### RECORDS SHOWN ###

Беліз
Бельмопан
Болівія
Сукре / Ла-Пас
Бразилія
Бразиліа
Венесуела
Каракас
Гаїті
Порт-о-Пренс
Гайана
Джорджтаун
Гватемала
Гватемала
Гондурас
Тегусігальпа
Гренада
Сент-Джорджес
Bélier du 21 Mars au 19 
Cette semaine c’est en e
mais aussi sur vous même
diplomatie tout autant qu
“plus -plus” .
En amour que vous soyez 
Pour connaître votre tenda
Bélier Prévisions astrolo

###
### RECORDS SHOWN ###

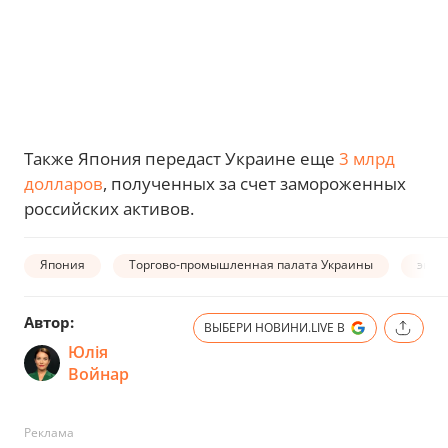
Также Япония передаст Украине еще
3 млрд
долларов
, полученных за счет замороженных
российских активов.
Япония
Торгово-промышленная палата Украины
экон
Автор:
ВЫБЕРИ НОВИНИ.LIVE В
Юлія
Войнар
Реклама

###

Above are some lines. Repeat exactly, and only, those from the line that has "Cette semaine c’est en e" through the line that has "Bélier Prévisions astrolo".

> _WRITTEN ANSWER_:
Cette semaine c’est en e
mais aussi sur vous même
diplomatie tout autant qu
“plus -plus” .
En amour que vous soyez 
Pour connaître votre tenda
Bélier Prévisions astrolo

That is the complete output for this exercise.